Reformar a Previdência não é somente imprescindível para
deter esse processo de crescimento da dívida. Ajuda também a reduzir o alto
custo financeiro associado ao processo de endividamento, reflexo de nossa taxa
de juros ainda elevada na comparação internacional, apesar das quedas recentes.

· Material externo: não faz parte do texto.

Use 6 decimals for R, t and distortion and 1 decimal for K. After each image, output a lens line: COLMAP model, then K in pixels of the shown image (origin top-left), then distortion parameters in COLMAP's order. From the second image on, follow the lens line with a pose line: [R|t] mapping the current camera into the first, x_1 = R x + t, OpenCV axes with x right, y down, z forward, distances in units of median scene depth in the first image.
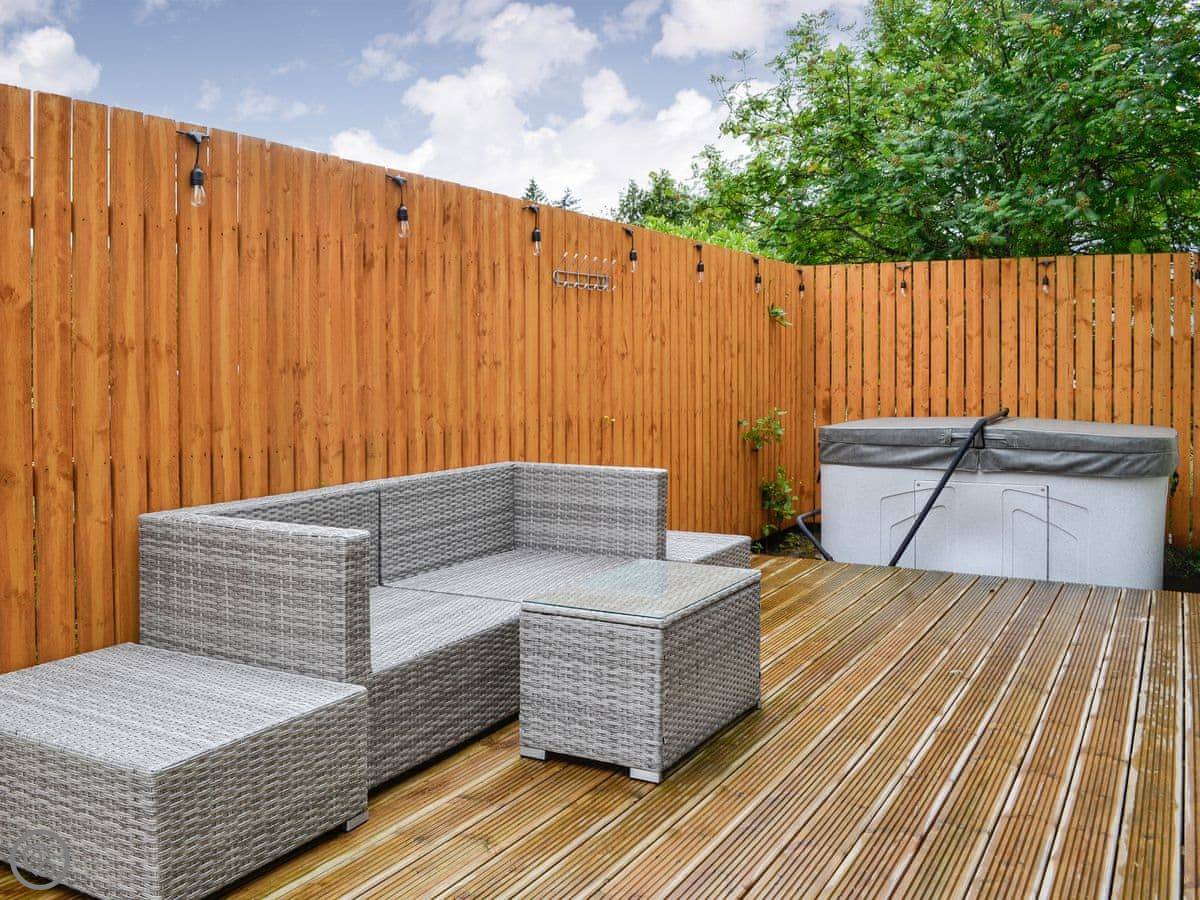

Isso porque uma dívida alta não apenas implica um grande
volume de juros para mantê-la. Ela também é vista como mais arriscada (ou seja,
com maiores chances de não ser saldada integralmente) por credores, que passam
a demandar taxas de juros mais altas de modo a compensar esse risco e, assim,
continuar financiando o governo.
Recentemente tivemos uma amostra desse efeito. Se
olharmos o comportamento das taxas de juros de médio prazo (de títulos públicos
com vencimento mais longínquo no tempo, de cinco anos, por exemplo), que estão
menos sujeitas às ações do Banco Central, verificaremos que elas vêm crescendo
significativamente nos últimos meses, acompanhando a incerteza quanto à reforma
da Previdência.
Acertar a "casa" fiscal é crucial para
diminuir de vez os custos de manutenção de nossa dívida pública. E isso não é
possível sem controlar nossos enormes e crescentes gastos com aposentadorias.